Top of DATA UNDER STUDY
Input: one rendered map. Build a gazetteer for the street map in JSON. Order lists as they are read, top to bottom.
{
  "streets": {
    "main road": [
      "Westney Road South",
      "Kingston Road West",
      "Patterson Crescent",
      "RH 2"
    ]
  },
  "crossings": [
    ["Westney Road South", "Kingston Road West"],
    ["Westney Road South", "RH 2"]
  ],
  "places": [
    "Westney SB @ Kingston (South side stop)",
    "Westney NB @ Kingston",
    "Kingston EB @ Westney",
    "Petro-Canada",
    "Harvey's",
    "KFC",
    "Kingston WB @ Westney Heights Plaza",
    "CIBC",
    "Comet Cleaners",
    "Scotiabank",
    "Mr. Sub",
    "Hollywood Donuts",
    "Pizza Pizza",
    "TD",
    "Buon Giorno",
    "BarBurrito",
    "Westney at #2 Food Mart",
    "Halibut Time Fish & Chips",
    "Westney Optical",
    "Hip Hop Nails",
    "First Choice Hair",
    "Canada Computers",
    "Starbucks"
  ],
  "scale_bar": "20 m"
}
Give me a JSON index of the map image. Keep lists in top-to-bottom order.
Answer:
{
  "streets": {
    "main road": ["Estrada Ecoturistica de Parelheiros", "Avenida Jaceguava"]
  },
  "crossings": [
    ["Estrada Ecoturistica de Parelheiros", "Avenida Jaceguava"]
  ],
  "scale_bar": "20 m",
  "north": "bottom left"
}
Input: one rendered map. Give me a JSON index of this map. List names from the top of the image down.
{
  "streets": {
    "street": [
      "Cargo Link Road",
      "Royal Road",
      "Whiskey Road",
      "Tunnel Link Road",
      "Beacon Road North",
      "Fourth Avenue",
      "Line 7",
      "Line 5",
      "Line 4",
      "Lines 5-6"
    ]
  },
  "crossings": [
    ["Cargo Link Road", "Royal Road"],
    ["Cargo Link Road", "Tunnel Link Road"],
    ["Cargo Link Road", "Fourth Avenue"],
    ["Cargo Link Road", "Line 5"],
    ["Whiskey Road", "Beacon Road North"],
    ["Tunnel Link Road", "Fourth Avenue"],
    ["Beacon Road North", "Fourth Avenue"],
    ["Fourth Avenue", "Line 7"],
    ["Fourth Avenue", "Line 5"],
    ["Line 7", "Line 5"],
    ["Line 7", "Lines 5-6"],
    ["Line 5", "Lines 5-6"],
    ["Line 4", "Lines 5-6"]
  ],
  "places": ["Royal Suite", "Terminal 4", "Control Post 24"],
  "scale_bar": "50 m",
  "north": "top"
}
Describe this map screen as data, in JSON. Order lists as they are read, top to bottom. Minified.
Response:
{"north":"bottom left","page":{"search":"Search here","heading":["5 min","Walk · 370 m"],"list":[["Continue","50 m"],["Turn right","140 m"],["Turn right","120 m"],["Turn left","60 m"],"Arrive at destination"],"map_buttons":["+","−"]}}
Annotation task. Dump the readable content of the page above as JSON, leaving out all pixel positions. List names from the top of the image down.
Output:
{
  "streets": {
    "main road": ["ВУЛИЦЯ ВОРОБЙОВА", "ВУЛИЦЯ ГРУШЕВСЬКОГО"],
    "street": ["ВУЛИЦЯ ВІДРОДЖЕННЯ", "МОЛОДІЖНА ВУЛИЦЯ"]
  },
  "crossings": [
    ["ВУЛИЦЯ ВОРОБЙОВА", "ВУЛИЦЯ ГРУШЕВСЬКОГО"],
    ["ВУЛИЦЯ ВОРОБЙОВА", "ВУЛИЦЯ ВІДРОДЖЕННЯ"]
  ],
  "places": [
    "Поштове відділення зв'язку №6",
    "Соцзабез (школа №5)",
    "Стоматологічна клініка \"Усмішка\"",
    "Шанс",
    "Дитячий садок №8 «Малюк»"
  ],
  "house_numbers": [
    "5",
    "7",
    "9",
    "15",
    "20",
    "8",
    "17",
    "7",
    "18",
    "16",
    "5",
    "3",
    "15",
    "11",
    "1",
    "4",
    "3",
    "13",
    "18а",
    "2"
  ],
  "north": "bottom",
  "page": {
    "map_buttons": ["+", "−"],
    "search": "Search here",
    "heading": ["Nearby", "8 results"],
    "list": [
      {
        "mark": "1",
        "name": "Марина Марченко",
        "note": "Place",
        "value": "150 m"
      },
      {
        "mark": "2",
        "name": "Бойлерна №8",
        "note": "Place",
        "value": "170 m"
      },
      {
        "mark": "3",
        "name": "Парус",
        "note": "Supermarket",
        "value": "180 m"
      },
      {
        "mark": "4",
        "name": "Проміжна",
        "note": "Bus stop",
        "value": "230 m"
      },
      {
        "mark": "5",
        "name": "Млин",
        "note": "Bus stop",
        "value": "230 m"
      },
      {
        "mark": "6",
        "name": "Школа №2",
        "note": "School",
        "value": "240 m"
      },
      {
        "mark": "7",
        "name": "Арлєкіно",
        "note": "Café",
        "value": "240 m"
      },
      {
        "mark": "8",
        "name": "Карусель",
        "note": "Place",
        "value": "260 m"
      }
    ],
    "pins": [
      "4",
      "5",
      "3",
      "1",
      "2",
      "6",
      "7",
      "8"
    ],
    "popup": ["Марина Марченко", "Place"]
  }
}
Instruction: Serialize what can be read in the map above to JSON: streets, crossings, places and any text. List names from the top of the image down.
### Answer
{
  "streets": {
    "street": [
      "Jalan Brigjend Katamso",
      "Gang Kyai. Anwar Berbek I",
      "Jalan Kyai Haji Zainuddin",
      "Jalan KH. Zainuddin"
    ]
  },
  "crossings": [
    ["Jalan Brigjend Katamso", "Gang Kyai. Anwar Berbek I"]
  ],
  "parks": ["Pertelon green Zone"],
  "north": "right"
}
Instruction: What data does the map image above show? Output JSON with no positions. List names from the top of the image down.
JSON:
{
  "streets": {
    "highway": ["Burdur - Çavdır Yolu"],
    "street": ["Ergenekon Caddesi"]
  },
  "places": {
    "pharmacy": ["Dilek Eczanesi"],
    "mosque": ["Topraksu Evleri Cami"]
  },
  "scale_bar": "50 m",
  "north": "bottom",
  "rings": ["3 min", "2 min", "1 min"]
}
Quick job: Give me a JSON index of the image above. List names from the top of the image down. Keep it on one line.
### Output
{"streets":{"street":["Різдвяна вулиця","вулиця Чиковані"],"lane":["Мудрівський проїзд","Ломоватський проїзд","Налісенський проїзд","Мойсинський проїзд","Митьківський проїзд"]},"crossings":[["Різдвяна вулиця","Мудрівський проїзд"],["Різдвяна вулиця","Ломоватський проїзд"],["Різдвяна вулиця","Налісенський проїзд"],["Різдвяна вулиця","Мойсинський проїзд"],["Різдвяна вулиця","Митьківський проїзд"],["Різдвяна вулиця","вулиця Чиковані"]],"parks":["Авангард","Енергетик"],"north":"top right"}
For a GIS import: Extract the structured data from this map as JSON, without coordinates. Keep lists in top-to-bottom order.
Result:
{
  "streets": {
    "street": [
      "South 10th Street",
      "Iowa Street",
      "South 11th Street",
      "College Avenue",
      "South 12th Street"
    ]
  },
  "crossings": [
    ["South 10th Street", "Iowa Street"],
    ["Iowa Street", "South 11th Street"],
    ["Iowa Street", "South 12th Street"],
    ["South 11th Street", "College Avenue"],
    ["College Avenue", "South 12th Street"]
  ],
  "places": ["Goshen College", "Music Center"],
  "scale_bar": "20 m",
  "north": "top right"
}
Bottom of DATA UNDER STUDY
WORK REQUEST = Where a line above includes "Instruction", copy that line.

OUTPUT FOR THIS EXERCISE =
Instruction: Serialize what can be read in the map above to JSON: streets, crossings, places and any text. List names from the top of the image down.
Instruction: What data does the map image above show? Output JSON with no positions. List names from the top of the image down.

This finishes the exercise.